- [Your task]
Reproduce each of the lines below word for word, leaving out the pictures.

--- Data shown ---

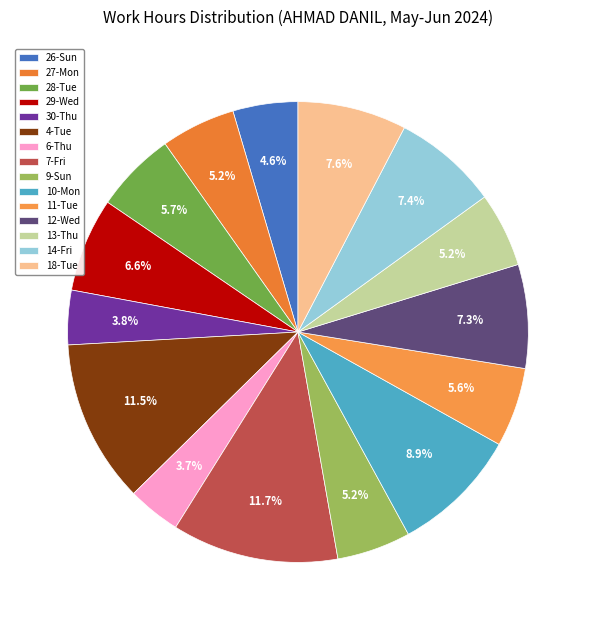

Which category has the biggest portion of the pie?

7-Fri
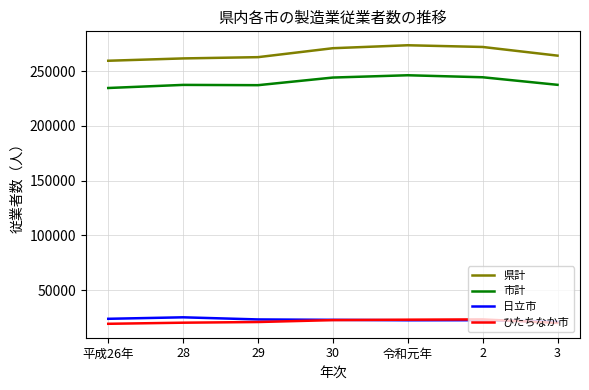

What position from the left is 2?

6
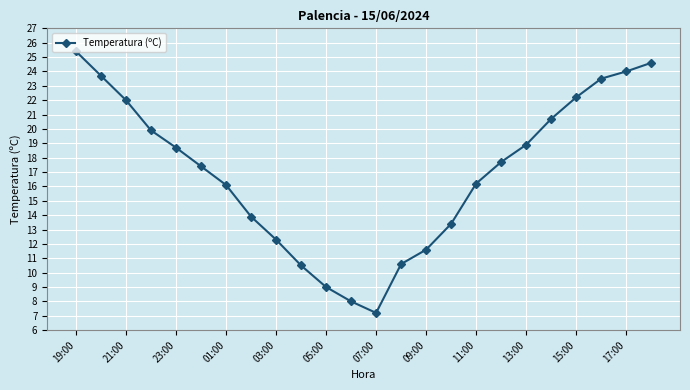

How many interior local valleys (lower than both neighbors) does the data have?

1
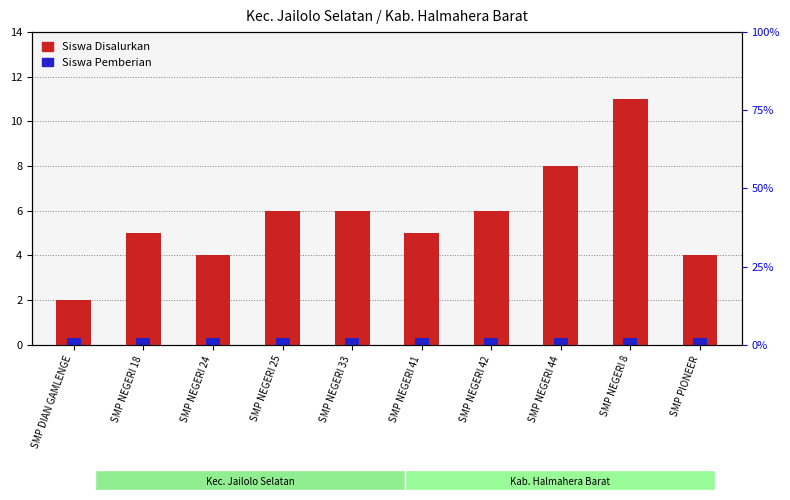

List the series in order of their overall mean, highest first.

Siswa Disalurkan, Siswa Pemberian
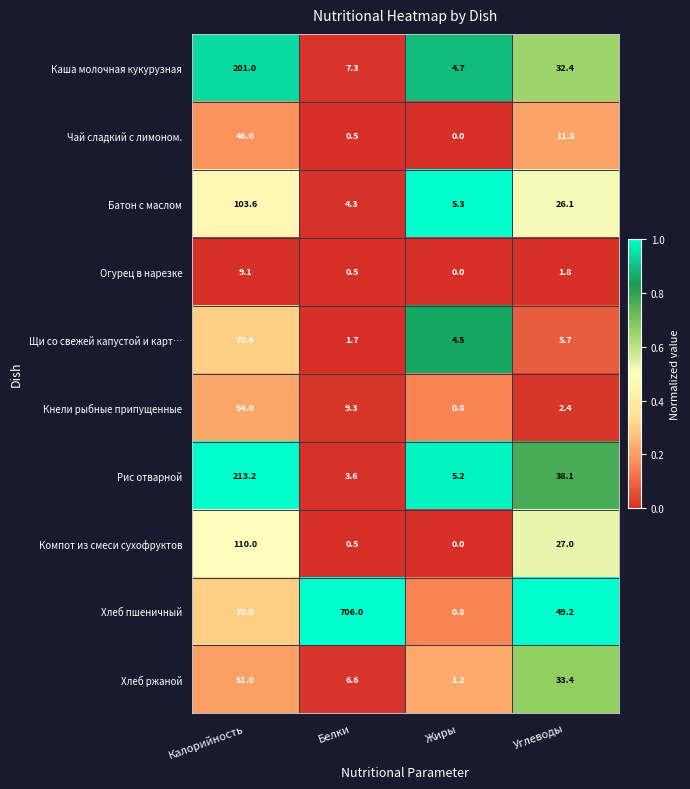

List the series in order of their peak value, highest first.

Хлеб пшеничный, Рис отварной, Каша молочная кукурузная, Компот из смеси сухофруктов, Батон с маслом, Щи со свежей капустой и карт…, Кнели рыбные припущенные, Хлеб ржаной, Чай сладкий с лимоном., Огурец в нарезке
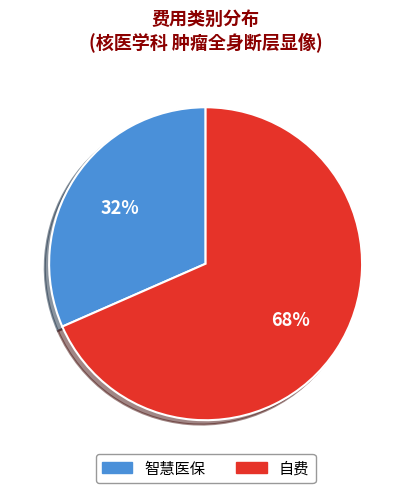

Count the number of slices in the pie.

2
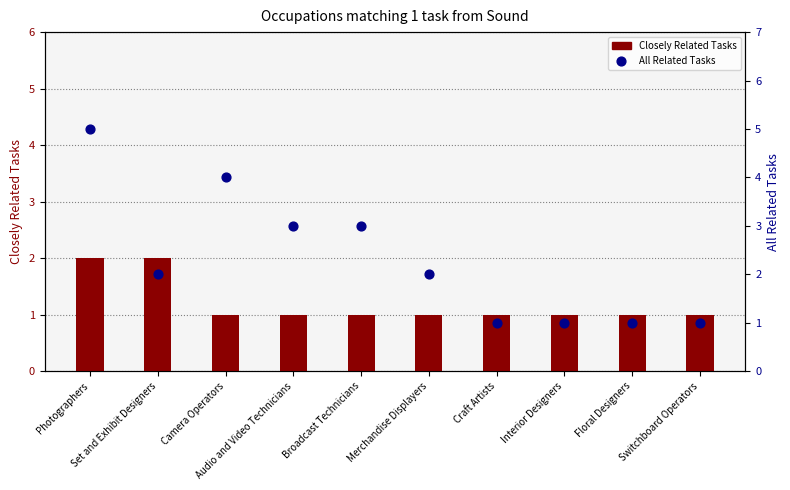

What are all the series names shown in the legend?

Closely Related Tasks, All Related Tasks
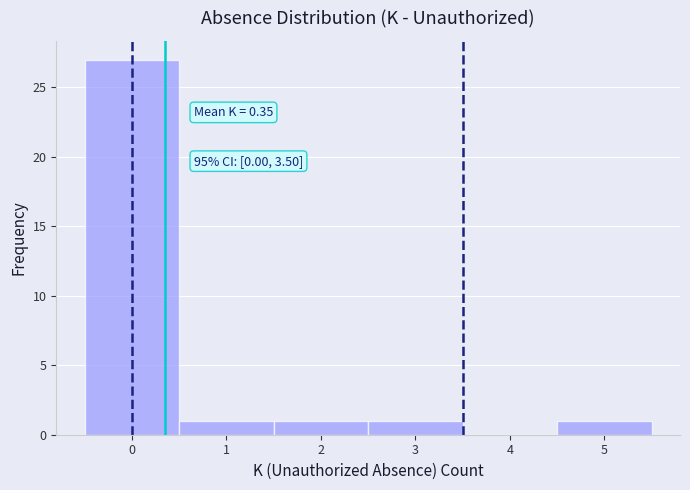

Which range on the x-axis has the tallest bar?

-0.5 to 0.5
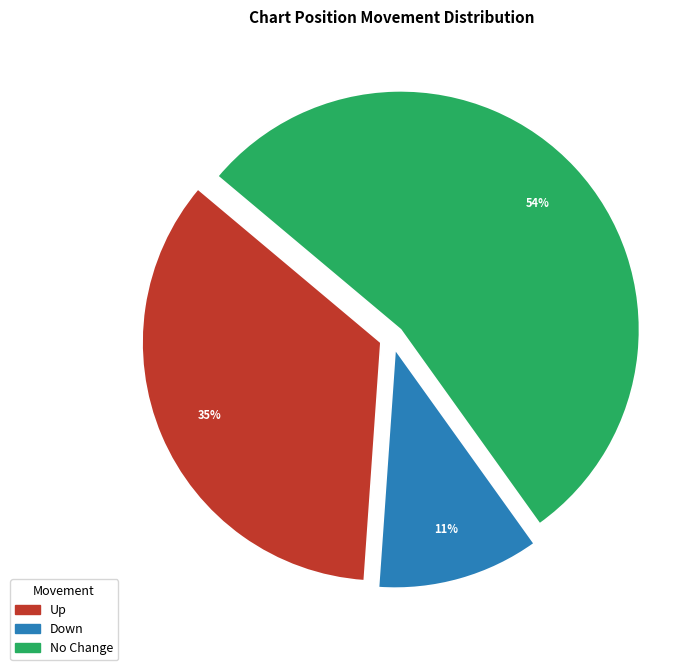

Is there any slice that represents more than half of the pie?

Yes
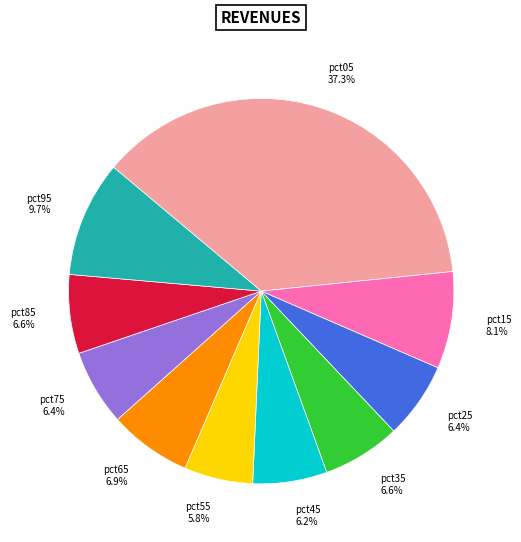

Which category has the biggest portion of the pie?

pct05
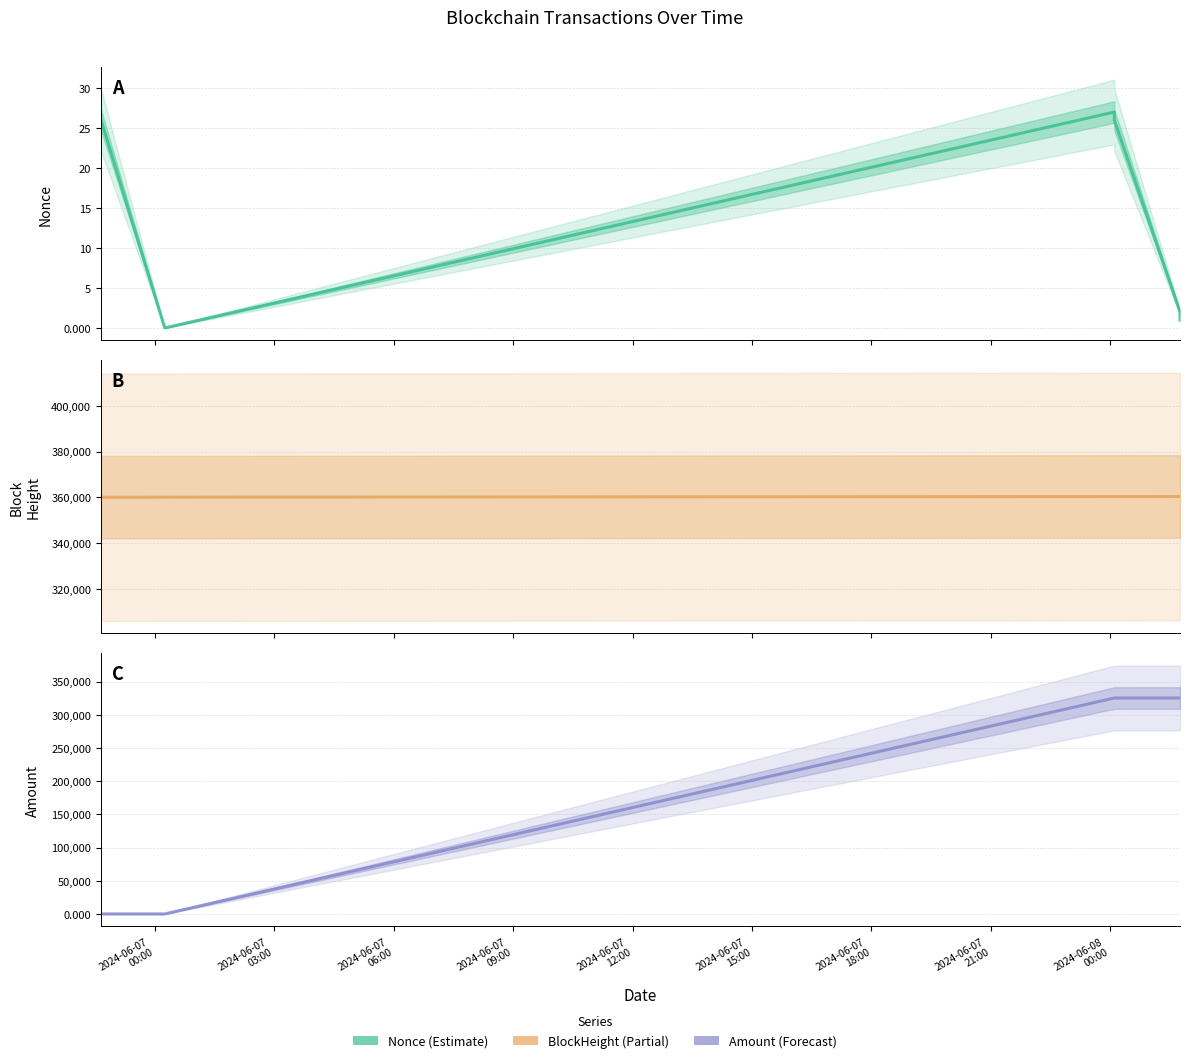

How many interior local peaks does the Nonce series have?

1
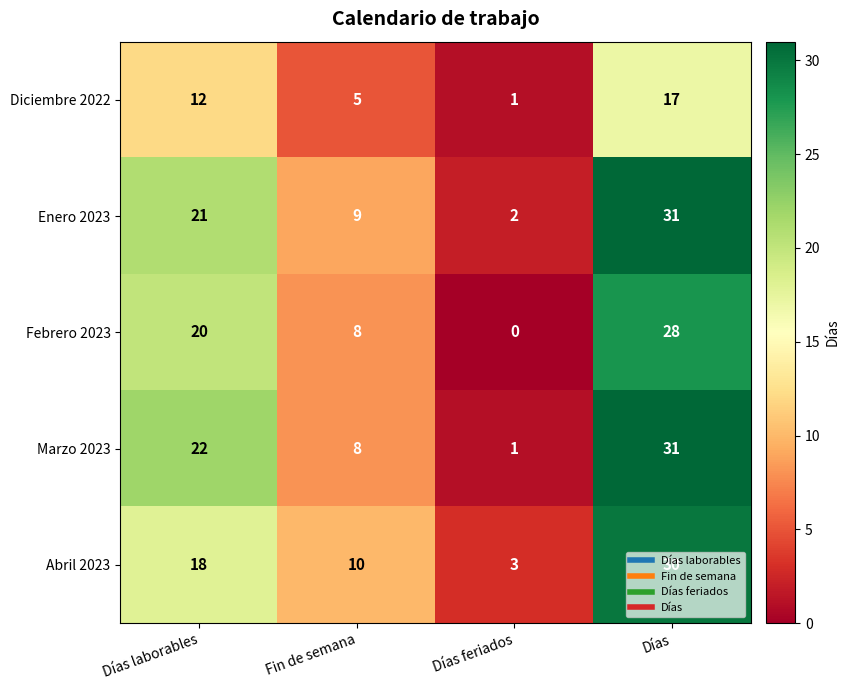

At which label is Enero 2023 closest to 16?

Días laborables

---

- [Task solution]
Which category has the biggest portion of the pie?

7-Fri

What position from the left is 2?

6

How many interior local valleys (lower than both neighbors) does the data have?

1

List the series in order of their overall mean, highest first.

Siswa Disalurkan, Siswa Pemberian

List the series in order of their peak value, highest first.

Хлеб пшеничный, Рис отварной, Каша молочная кукурузная, Компот из смеси сухофруктов, Батон с маслом, Щи со свежей капустой и карт…, Кнели рыбные припущенные, Хлеб ржаной, Чай сладкий с лимоном., Огурец в нарезке

Count the number of slices in the pie.

2

What are all the series names shown in the legend?

Closely Related Tasks, All Related Tasks

Which range on the x-axis has the tallest bar?

-0.5 to 0.5

Is there any slice that represents more than half of the pie?

Yes

Which category has the biggest portion of the pie?

pct05

How many interior local peaks does the Nonce series have?

1

At which label is Enero 2023 closest to 16?

Días laborables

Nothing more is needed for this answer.